Does everyone know what a sabbatical is? I had heard the word but wasn't very familiar with it until recently. I read a newspaper article about a trend among young professionals taking them. From what I gathered (meaning: Wikipedia) a sabbatical is any extended absence in a person's career in order to achieve further understanding. Sounds pretty simple, right? It's a chance to take a break from your professional life to learn or develop a part of yourself in a different scene or capacity. It's a fact-finding mission, and basically the opposite of a vacation. A vacation is a break from your daily routine to rest and relax; a sabbatical is a break from work to work on something else. After reading about sabbaticals, I wanted one. I didn't deserve one, and to be honest my whole professional life has been a series of little sabbaticals.

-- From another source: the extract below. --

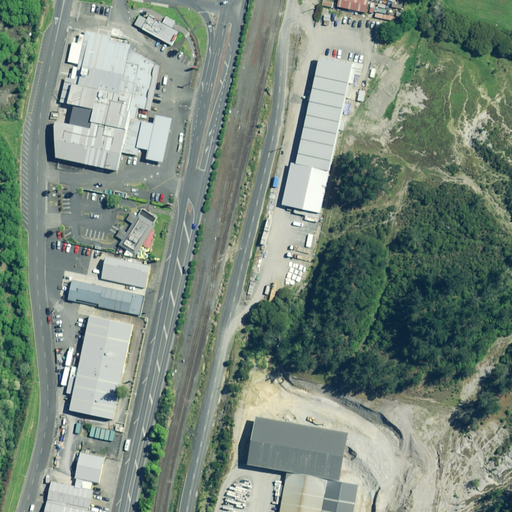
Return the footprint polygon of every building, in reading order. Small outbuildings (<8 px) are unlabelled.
[(368,0),(338,0),(337,7),(366,12),(367,5),(368,0)] [(177,34),(146,16),(138,30),(169,48),(177,34)] [(87,120),(85,125),(122,132),(118,152),(134,157),(142,126),(131,122),(135,110),(142,113),(152,66),(126,51),(126,44),(84,28),(72,86),(69,85),(64,106),(55,104),(52,117),(66,121),(67,116),(87,120)] [(353,61),(320,54),(296,164),(330,171),(353,61)] [(168,120),(151,117),(142,161),(158,164),(168,120)] [(52,160),(114,174),(118,152),(122,132),(85,125),(84,131),(50,123),(52,160)] [(119,245),(135,255),(155,224),(153,223),(157,217),(143,208),(119,245)] [(145,267),(102,257),(97,278),(140,288),(145,267)] [(141,295),(68,278),(63,300),(136,317),(141,295)] [(131,328),(85,317),(64,411),(109,422),(131,328)] [(352,431),(258,416),(251,464),(345,479),(352,431)] [(101,458),(77,453),(71,479),(95,484),(101,458)] [(356,511),(360,491),(283,479),(278,511),(356,511)] [(88,491),(48,482),(44,499),(84,508),(88,491)] [(86,511),(43,502),(40,511),(86,511)]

In the modern sense, a person takes sabbatical typically to fulfill a very specific goal, like writing a book or traveling for research (I got all of this from Wikipedia, too) but the word sabbatical comes from the Biblical Sabbath, which is the origin of the present-day practice of "the weekend", Saturday and Sunday (regardless of whether you believe it or not, I think we're all familiar with the concept of a higher power creating the world and then taking a break after a few days). Since college, I've never really worked a job for more than a few months. I always get nervous that this will look like job hopping when I send someone a resume, but lucky for me contract work is more and more common, especially in this economy. One of the only negative side-effects of going to a good liberal arts college was my exposure to a lot of great subjects, from film to journalism to anthropology and so on. This made me want to try a lot of jobs, and when I fell into the habit of being "freelance" I was given the chance to do just that; to try a lot of great subjects. Every time I finished a job I was left with the knowledge that there's even more out there I haven't done. When I did some further research on people my age taking sabbaticals (again, I knew I wasn't actually going to take one, but I needed something to do the Wednesday before Thanksgiving because, like most people, I didn't get much actual work done that day), and that's when I learned the word came from the idea of the weekend, and the weekend is basically a sabbatical from the week. It's a chance to stop working and do something else, not necessarily relax but catch up on other aspects of your life, which seemed so obvious I was bummed I didn't realize it before.

Like anything else in life, a sabbatical can be broken down to simpler terms. It doesn't need to mean working in an office for seven years and then traveling to Europe for six months of study. It can mean working in an office for six days and then traveling to Minneapolis to go to a museum. Or a library in Kansas City. Or a bar in the suburbs. The point is to have a point. To have a goal. To not just randomly wander but to come up with a plan that will leave you better educated at the end. You don't need a degree at the end of a journey or scars on your hands, you just need to achieve enough to motivate getting out of bed tomorrow. You need to change it up enough that it doesn't get stale. You need to move on just far enough that you don't forget to come back.